Slowly, she closed the lid of her laptop, sealing the time capsule, and went upstairs, leaving Richard alone in his chatroom.
The phone started ringing as she was cleaning her teeth.
Ellen looked at her guilty reflection and rubbed her gums raw as she let it ring on for minutes before he gave up.
Three fields away, a damp trainer flew out of a skylight. Inside it was a mobile phone. As it crashed into a wet flower-bed, it went into redial.
When the phone rang again, the birds on the telegraph wire outside Ellen’s bedroom window launched into a competitive impersonation chorus until they resembled the BBC switchboard after a heated lesbian handbagging in the Queen Vic.
Pulling the pillow over her head, she wished with all her heart that it was Spurs calling and not Richard. But that was one wish he couldn’t grant. He had pushed her away, rejecting her big-time. He might excite her more than a thousand Richards, but to him she was just a horny blonde on the rebound and not worth the effort.
It rang on and on.
‘Hello?’ she answered wearily.
Nothing but birdsong gree
ted her. Clutching the receiver to her chest, she buried her face in the pillow and dreamed of her gorgeous wings.
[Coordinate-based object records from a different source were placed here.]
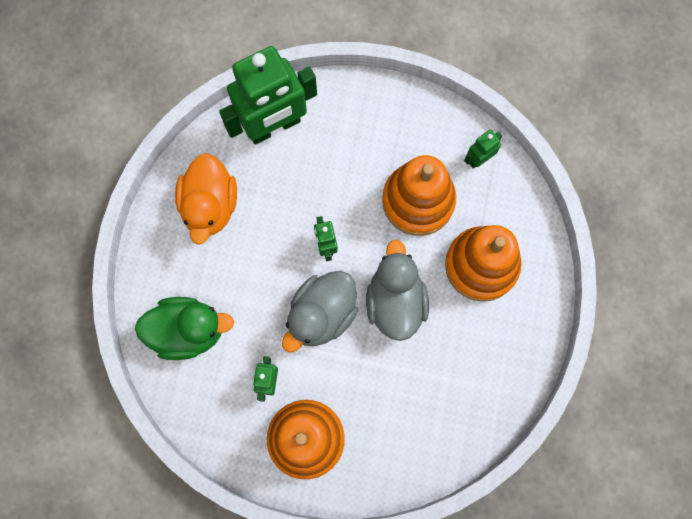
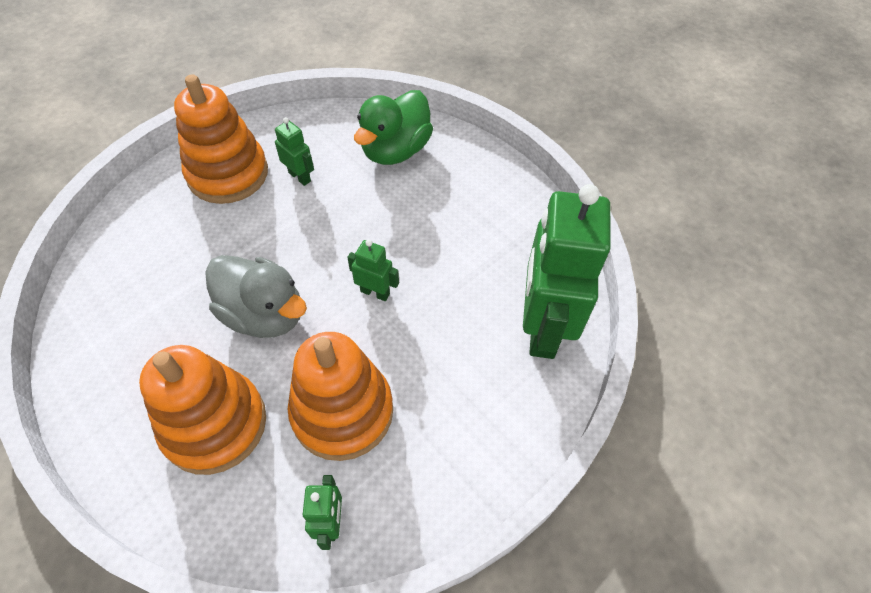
camera: 125 degrees right, 20 degrees down
(210, 206) = (497, 226): orange duck -> none
(321, 315) = (314, 247): grey duck -> none

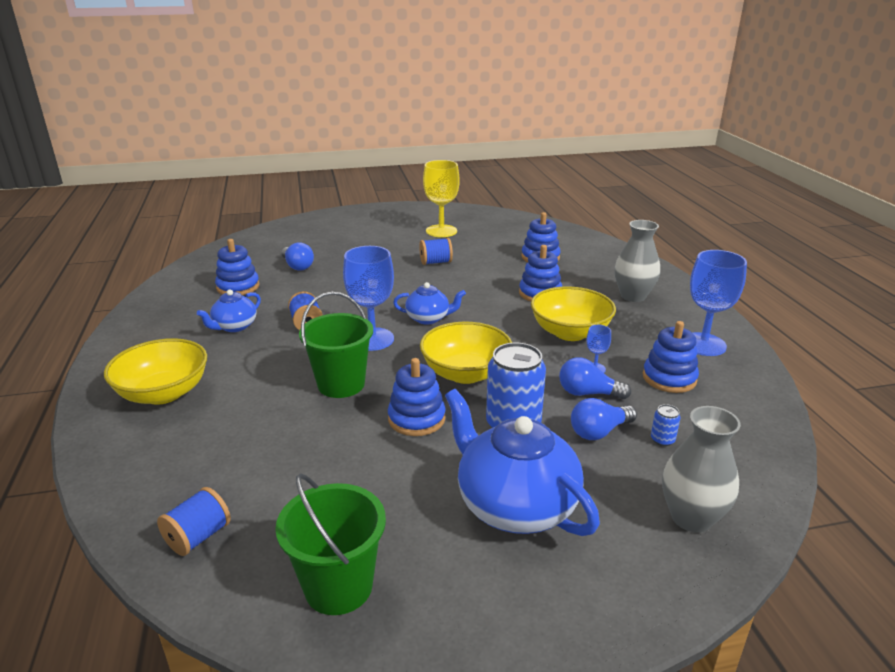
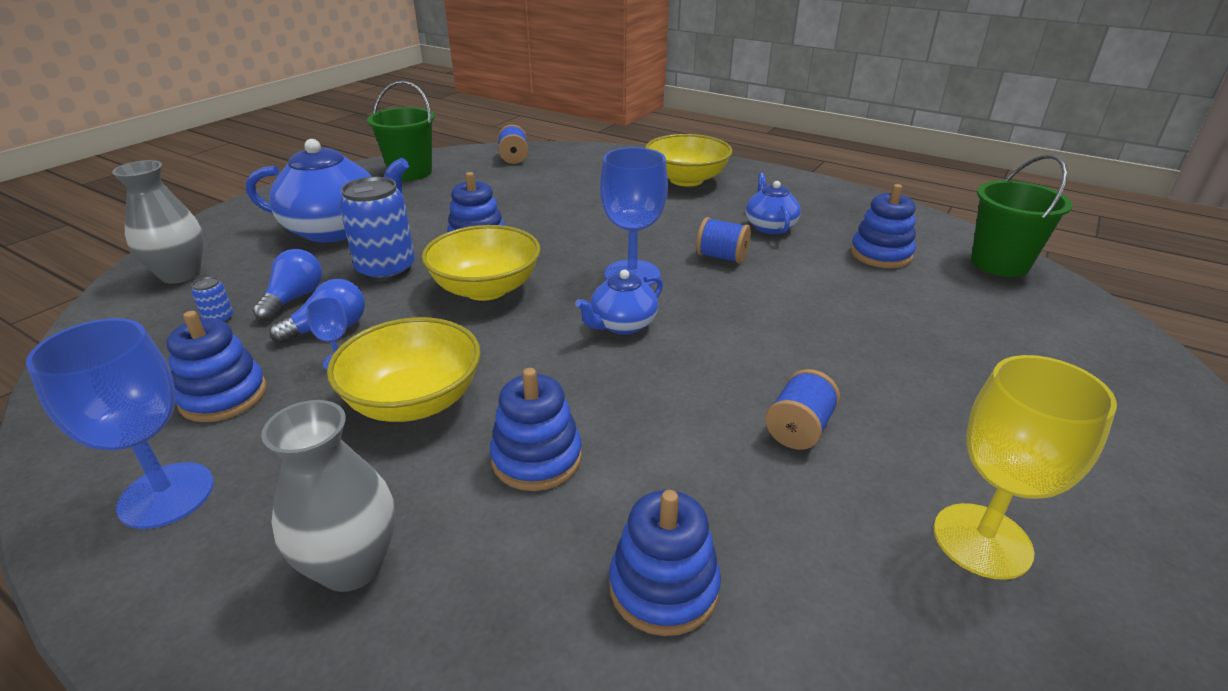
camera: 135 degrees right, 5 degrees up
(297, 266) = (916, 308): blue light bulb -> none
(341, 384) = (581, 233): green bucket -> green bucket (999, 263)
Poppy, the eager young estate agent, suited her name perfectly. Her dark eyes popped out of their sockets with enthusiasm, her poppy red car was always parked outside Goose Cottage and she took to popping in when Ellen was least expecting it. As soon as she had secured the appointment to sell Goose Cottage, she appeared daily in her glossy scarlet Golf to ‘spruce things up’ for the procession of buyers to follow. She liked to add a personal touch, she explained, and always insisted upon being present at the viewings. Soon every vase was filled with freesias and stargazer lilies from Morrell on the Moor Tesco, real coffee bubbled in the Jamiesons’ filter machine throughout the day, the toilets all acquired little scented rim blocks and never had their seats left up, the dining-table was laid for six and the breakfast-table for four – and Snorkel found herself tethered to the dovecote come rain or shine. Poppy was, as Ellen had promised her parents, very good at her job. But she set Ellen’s teeth on edge.
‘An absolutely enchanting cottage with medieval origins . . .’ She’d wave would-be buyers from room to room in a waft of Givenchy, her sing-song voice resembling a fifties fashion commentary. ‘Lovingly restored by the current owners, who now live overseas. It has wonderfully versatile space and, being in such a premium Cotswold village, it represents a superb investment.’
‘Lovely people,’ she said, after every visit. ‘I think they’re keen.’
Each enthusiastically hosted viewing brought a new spin to her patter: ‘As you can see the garden is beautifully established and provides almost total privacy, although the neighbours are terribly nice.’
‘Yes, lots of wildlife – birds, deer, foxes, hedgehogs. Have you seen much during your stay, Ms Jamieson?’
‘Mmm – a badger.’
‘How gorgeous!’
When Poppy suggested politely that Ellen might like to tidy herself up a bit, as though she were a dog-eared sofa that needed a neutral Ikea throw to hide its garish upholstery, she decided to steer clear of the daily influx.